The grades, please. Rypien: A-plus. Hogs: A-plus. Running backs: A-plus. Posse: A-plus. (What a bore.) Even tight end Ron Middleton, subbing for injured Don Warren, caught his first pass as a Redskin. And H-back Jimmie Johnson caught a touchdown pass.

As for the defense, it can be summarized in a word: zero. The Lions crossed midfield three times -- counting the pregame handshake.

”Seeing that Barry Sanders wasn’t in there is like going to the dentist and finding out that you don’t have to have your wisdom teeth removed,” said defensive lineman Markus Koch.

The Detroit quarterback was sacked re-Peetedly, threw three interceptions and passed for 75 yards as the Lions offense was turned into the run-and-punt.

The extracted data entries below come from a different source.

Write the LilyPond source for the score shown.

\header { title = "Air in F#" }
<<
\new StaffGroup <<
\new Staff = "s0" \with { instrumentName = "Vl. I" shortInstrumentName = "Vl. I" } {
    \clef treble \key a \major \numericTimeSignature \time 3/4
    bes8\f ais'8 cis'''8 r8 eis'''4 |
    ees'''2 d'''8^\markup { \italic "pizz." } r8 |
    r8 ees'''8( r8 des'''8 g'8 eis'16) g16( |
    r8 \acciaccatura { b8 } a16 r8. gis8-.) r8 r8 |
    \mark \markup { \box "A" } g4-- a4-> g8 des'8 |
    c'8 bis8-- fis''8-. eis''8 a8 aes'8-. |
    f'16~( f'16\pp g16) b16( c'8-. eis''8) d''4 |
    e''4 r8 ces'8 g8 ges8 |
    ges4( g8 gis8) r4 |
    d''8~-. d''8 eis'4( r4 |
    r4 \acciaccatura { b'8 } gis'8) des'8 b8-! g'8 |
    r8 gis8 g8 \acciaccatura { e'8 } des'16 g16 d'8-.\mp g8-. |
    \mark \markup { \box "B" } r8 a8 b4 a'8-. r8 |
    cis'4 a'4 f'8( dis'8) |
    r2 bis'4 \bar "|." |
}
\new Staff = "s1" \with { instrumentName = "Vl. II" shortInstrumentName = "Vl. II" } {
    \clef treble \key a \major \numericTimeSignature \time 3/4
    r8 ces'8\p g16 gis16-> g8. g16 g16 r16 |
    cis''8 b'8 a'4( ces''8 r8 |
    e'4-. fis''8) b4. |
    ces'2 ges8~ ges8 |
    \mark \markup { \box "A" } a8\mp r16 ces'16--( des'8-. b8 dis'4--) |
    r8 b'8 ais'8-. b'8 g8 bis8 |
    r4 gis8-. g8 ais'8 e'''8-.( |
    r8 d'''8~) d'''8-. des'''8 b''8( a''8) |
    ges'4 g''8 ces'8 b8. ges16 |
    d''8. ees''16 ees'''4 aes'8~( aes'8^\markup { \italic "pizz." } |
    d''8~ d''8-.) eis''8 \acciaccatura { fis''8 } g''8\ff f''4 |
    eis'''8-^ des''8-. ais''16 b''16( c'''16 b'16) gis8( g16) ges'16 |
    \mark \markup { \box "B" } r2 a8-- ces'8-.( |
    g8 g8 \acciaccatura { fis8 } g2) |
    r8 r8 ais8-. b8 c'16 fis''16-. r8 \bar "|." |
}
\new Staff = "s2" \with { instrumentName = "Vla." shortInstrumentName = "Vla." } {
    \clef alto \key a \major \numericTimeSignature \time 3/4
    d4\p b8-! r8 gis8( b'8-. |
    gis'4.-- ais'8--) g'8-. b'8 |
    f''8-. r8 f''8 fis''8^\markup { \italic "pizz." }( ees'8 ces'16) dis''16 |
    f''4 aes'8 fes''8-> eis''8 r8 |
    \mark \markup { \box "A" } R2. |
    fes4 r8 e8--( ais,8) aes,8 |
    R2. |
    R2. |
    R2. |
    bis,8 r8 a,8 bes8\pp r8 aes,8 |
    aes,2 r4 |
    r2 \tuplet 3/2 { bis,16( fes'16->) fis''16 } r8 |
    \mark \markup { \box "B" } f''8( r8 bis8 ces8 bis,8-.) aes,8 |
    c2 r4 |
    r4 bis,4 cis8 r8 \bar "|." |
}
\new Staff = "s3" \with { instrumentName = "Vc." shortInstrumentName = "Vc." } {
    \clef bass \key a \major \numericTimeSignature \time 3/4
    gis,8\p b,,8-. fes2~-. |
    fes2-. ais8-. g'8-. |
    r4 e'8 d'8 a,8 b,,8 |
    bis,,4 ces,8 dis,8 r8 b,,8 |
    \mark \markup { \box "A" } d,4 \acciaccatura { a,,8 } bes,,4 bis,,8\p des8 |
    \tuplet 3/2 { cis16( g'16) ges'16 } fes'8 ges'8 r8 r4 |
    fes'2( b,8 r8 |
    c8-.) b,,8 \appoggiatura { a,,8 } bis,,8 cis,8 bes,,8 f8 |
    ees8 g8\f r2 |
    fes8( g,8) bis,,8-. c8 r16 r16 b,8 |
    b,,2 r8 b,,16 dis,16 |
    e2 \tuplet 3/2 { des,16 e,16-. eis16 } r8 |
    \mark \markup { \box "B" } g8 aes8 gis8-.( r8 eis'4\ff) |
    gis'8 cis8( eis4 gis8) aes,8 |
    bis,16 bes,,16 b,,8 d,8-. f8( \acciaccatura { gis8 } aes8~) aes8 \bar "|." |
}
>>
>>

After the game, Redskins fans were so giddy from the fireworks that they chanted “We want Dallas.” Not too many were chanting when the Redskins ended a 1-3 preseason last week with a 13-9 defeat at the hands of the lowly Jets.

”This is just a night when everything went our way and they were hurt at key positions,” said Gibbs. “But it does let us see what we’re capable of doing.”

The Redskins ended the 1990 season on a relatively high note and considered themselves serious Super Bowl contenders this season, especially with new coaches in the NFC East in both New York and Philadelphia. Entering this game, they had doubts about everything from their quarterback to their morale to their intensity. Gibbs was almost apoplectic with displeasure.

Now, thanks to one pathetic performance by the Lions and one near-perfect night for the Redskins, all those worries will be transformed -- at least temporarily -- into the most extravagant September expectations and January fantasies.